1 HPC Terminology
Modern bioinformatics tasks—genome alignment, variant calling, assembly, deep learning for protein structure—require far more compute than a laptop can provide. The HPC cluster lets you run these analyses in hours instead of weeks. This chapter covers the core vocabulary you need before submitting your first job.
1.1 CPU vs. GPU
Most bioinformatics tools (aligners, variant callers, assemblers) run on CPUs, which is what your job will use by default. GPUs are specialized hardware for massively parallel workloads like deep learning (e.g., AlphaFold) — they’re only available on certain nodes and require an explicit resource request in your SLURM script.
1.2 Node vs. Core
A node is one complete computer in the cluster — it has CPUs, RAM, and a network connection to other nodes. A core is a single processing unit within a CPU; each core runs one thread at a time.
Most jobs run on a single node, which means all your cores share the same RAM and communicate quickly. You’re capped by that node’s total resources.

1.3 Memory vs.

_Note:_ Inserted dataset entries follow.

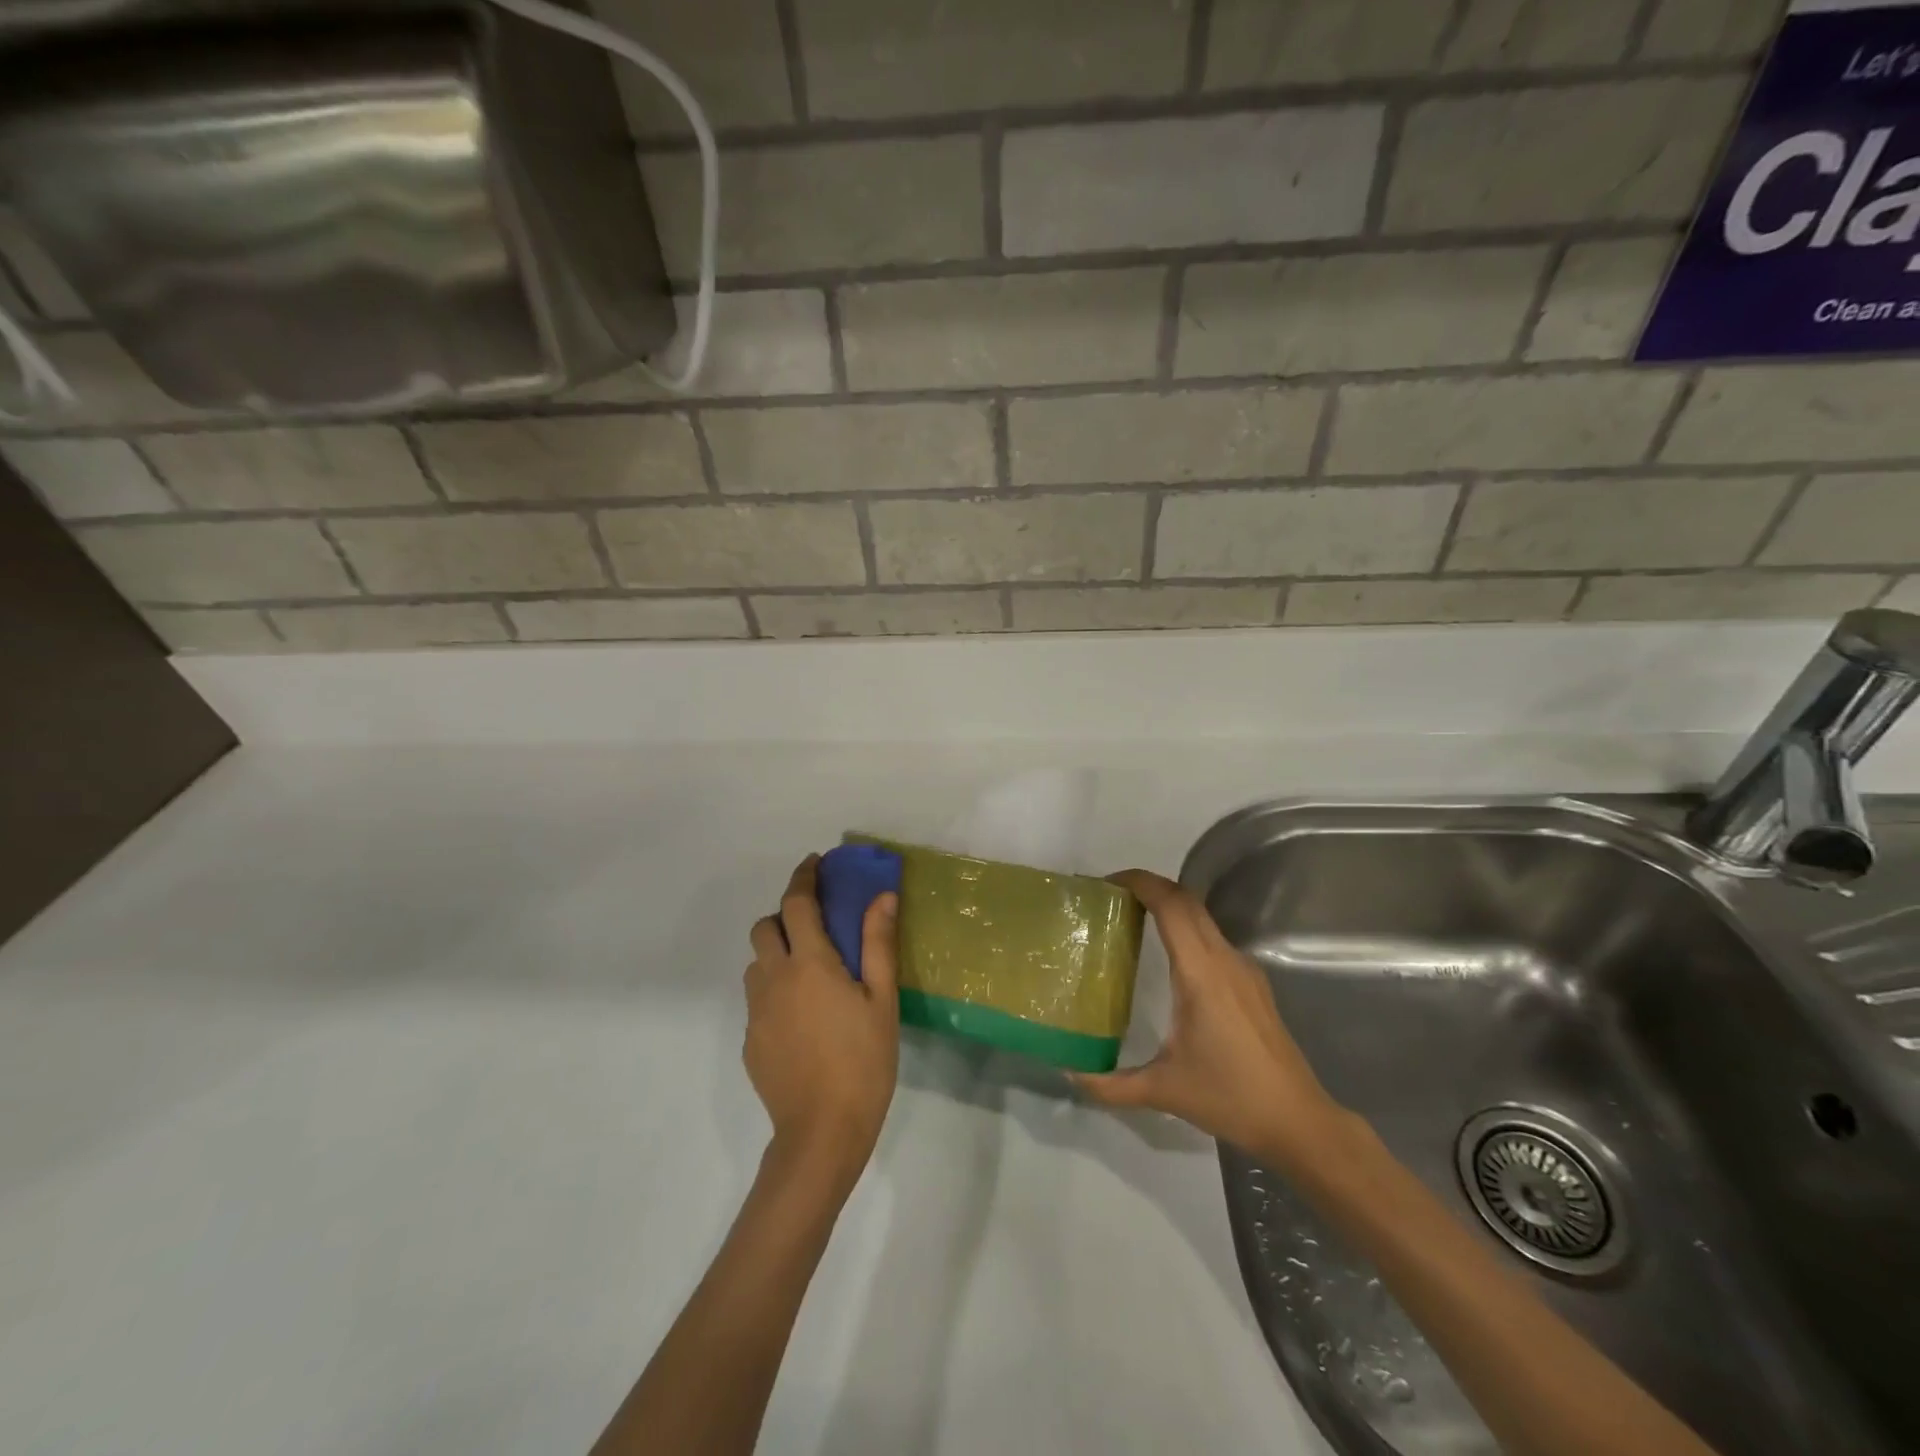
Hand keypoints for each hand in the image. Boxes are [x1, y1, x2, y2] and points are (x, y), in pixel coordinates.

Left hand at [745, 855, 899, 1187]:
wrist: (822, 1132)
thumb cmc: (863, 1061)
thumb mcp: (882, 1000)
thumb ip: (878, 943)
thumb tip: (882, 896)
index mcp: (809, 963)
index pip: (796, 903)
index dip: (803, 877)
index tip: (814, 863)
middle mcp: (774, 979)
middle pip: (764, 927)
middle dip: (785, 916)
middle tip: (816, 928)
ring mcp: (756, 1012)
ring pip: (756, 964)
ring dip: (776, 954)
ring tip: (809, 975)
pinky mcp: (750, 1040)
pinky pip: (758, 999)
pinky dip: (775, 991)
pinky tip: (803, 1019)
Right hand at [1071, 869, 1346, 1167]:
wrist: (1298, 1122)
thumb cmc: (1231, 1097)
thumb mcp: (1163, 1090)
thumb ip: (1111, 1084)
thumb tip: (1071, 1074)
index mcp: (1202, 972)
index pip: (1172, 905)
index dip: (1140, 883)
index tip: (1107, 883)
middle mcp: (1225, 959)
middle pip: (1187, 901)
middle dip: (1150, 887)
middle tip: (1112, 898)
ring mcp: (1244, 969)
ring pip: (1203, 918)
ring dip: (1169, 907)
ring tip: (1134, 921)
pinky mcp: (1253, 984)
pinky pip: (1213, 940)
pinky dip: (1186, 930)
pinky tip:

Storage
| Property | Memory (RAM) | Storage (Disk) |
|---|---|---|
| Size | 16–512 GB per node | Terabytes to petabytes |
| Speed | ~100 GB/s | 1–10 GB/s |
| Persistence | Lost when job ends | Survives power-off |
| Role | Active workspace | Long-term filing cabinet |
Rule of thumb: Raw data lives in storage. When a program runs, it loads data into RAM. A job requesting 32 GB of memory doesn’t consume 32 GB of disk — it uses 32 GB of RAM while running.
Example: A typical RNA-seq alignment needs ~32 GB of RAM but produces a ~5 GB BAM file on disk.
1.4 Cluster Architecture
A cluster is a set of networked computers (nodes) that appear as a single system. Each node executes tasks assigned by a central job scheduler, which ensures fair resource sharing among all users.

1.4.1 Login Nodes
Your entry point — accessible via SSH from your laptop. Use them to write scripts, organize files, and submit jobs. Do not run analyses here.
Running compute-intensive tasks on a login node degrades the experience for every other user and can result in account suspension.
1.4.2 Compute Nodes
Where jobs actually run. You never SSH directly into compute nodes — SLURM assigns your job to them automatically.
1.4.3 Scheduler (SLURM)
SLURM (Simple Linux Utility for Resource Management) receives job submissions, queues them, and dispatches them to compute nodes when resources are available. You interact with SLURM via sbatch, squeue, and scancel.
1.4.4 Storage Filesystems
All compute nodes share access to the same networked storage. Your data stays in one place; nodes read and write to these shared filesystems.